US urges Ugandans to respect court decision

Saturday April 2 2016

Ms Deborah Malac

U.S. ambassador to Uganda Deborah Malac  

By NELSON WESONGA

Kampala. While urging Ugandans to accept the Supreme Court’s dismissal of the petition challenging President Museveni’s re-election, the US has said government should in the next term institute, among others, electoral reforms.
“We encourage all Ugandans to respect the court’s decision, and express their views in a peaceful manner,” the US embassy said in a press statement on Friday.

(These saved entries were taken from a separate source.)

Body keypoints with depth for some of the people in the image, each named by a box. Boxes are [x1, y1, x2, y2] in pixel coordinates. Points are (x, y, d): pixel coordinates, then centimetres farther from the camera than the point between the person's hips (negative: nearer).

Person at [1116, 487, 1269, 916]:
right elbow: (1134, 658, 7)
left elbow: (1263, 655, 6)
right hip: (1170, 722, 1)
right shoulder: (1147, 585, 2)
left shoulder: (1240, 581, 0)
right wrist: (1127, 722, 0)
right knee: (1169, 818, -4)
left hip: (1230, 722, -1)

“We hope the government will now address the grievances voiced by its own people in the wake of these elections and take the necessary steps to enact reforms that will guarantee political inclusivity, transparency, accountability and free and fair elections. Uganda’s future prosperity and democratic progress will depend on such actions,” the statement added.
The statement came after court’s dismissal of the petition, ruling that President Museveni was nominated in accordance with provisions of the Presidential Elections Act, contrary to the claims of the petitioner.

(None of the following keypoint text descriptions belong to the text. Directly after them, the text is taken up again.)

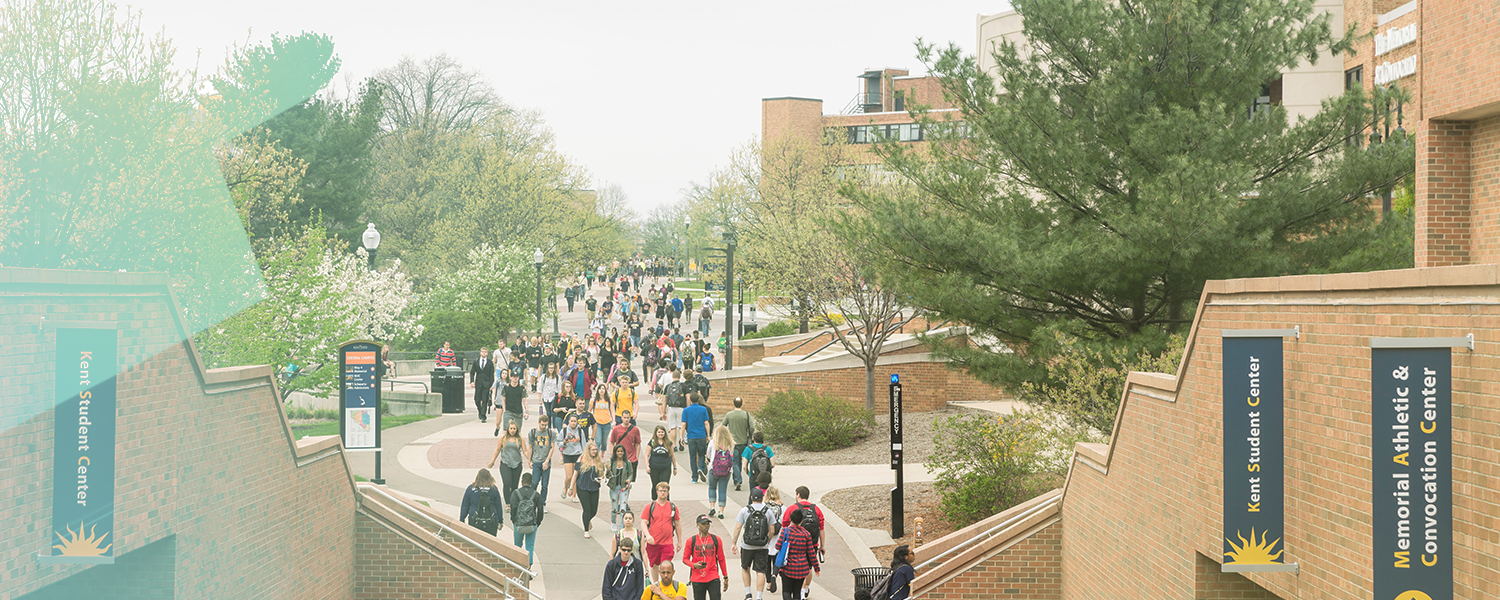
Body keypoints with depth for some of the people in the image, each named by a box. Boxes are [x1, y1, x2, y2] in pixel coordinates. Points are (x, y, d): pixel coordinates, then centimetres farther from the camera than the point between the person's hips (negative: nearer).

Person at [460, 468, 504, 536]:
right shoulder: (494, 489, 1)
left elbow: (465, 506, 5)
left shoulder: (470, 489, 1)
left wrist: (462, 520, 13)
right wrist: (500, 521, 17)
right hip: (491, 523, 0)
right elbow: (499, 506, 7)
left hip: (474, 523, 0)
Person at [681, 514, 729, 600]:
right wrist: (694, 565, -16)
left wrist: (725, 578, 11)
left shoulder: (716, 540, 5)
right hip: (697, 580, 0)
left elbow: (721, 560, 11)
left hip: (713, 579, 0)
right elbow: (685, 559, 5)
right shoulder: (691, 541, 1)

Mid last month, the US warned that Uganda government’s continued crackdown on civil liberties, if not reversed, could affect economic and political ties between the two countries. The warning was informed by a crackdown on Opposition politicians and their supporters as well as the clampdown on the media.
Civil society, Opposition political parties, the Catholic Church and private individuals made similar calls immediately after the 2001, 2006 and the 2011 general elections.
Their proposals would mean a constitutional amendment, which can be done once every 10 years or when Ugandans, through a plebiscite, overwhelming call for reforms.

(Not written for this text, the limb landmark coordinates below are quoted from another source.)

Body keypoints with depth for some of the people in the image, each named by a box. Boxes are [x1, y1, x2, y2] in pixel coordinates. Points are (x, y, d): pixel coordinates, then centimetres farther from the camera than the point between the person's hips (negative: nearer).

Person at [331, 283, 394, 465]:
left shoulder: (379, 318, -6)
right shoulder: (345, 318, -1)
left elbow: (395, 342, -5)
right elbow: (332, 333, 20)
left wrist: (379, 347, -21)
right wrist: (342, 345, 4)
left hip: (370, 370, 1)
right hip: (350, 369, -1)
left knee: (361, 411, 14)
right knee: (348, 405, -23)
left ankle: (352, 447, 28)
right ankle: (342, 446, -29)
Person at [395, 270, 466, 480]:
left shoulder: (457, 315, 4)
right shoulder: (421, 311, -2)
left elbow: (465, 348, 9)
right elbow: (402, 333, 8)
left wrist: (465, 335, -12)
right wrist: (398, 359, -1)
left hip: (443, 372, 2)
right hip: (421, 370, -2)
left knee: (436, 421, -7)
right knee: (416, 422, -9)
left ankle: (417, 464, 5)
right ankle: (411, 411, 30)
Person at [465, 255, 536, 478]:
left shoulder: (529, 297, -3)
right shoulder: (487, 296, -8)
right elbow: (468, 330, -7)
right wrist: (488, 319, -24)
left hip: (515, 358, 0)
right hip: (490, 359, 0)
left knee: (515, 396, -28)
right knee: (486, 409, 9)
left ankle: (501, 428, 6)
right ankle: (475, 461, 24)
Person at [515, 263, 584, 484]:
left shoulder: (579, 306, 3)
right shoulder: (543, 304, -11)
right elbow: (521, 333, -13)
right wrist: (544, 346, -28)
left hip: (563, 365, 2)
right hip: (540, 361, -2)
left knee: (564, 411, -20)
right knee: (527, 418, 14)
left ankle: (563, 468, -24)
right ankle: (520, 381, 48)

Those calling for reforms wanted an independently constituted Electoral Commission (EC). The government merely changed the name of the EC to the Independent Electoral Commission. Above all, the Bill tabled by government retained the President’s power to appoint the EC’s commissioners.
Also, it did not proscribe the involvement of the army, intelligence services and police from electoral activities, which critics say creates fear among opposition supporters.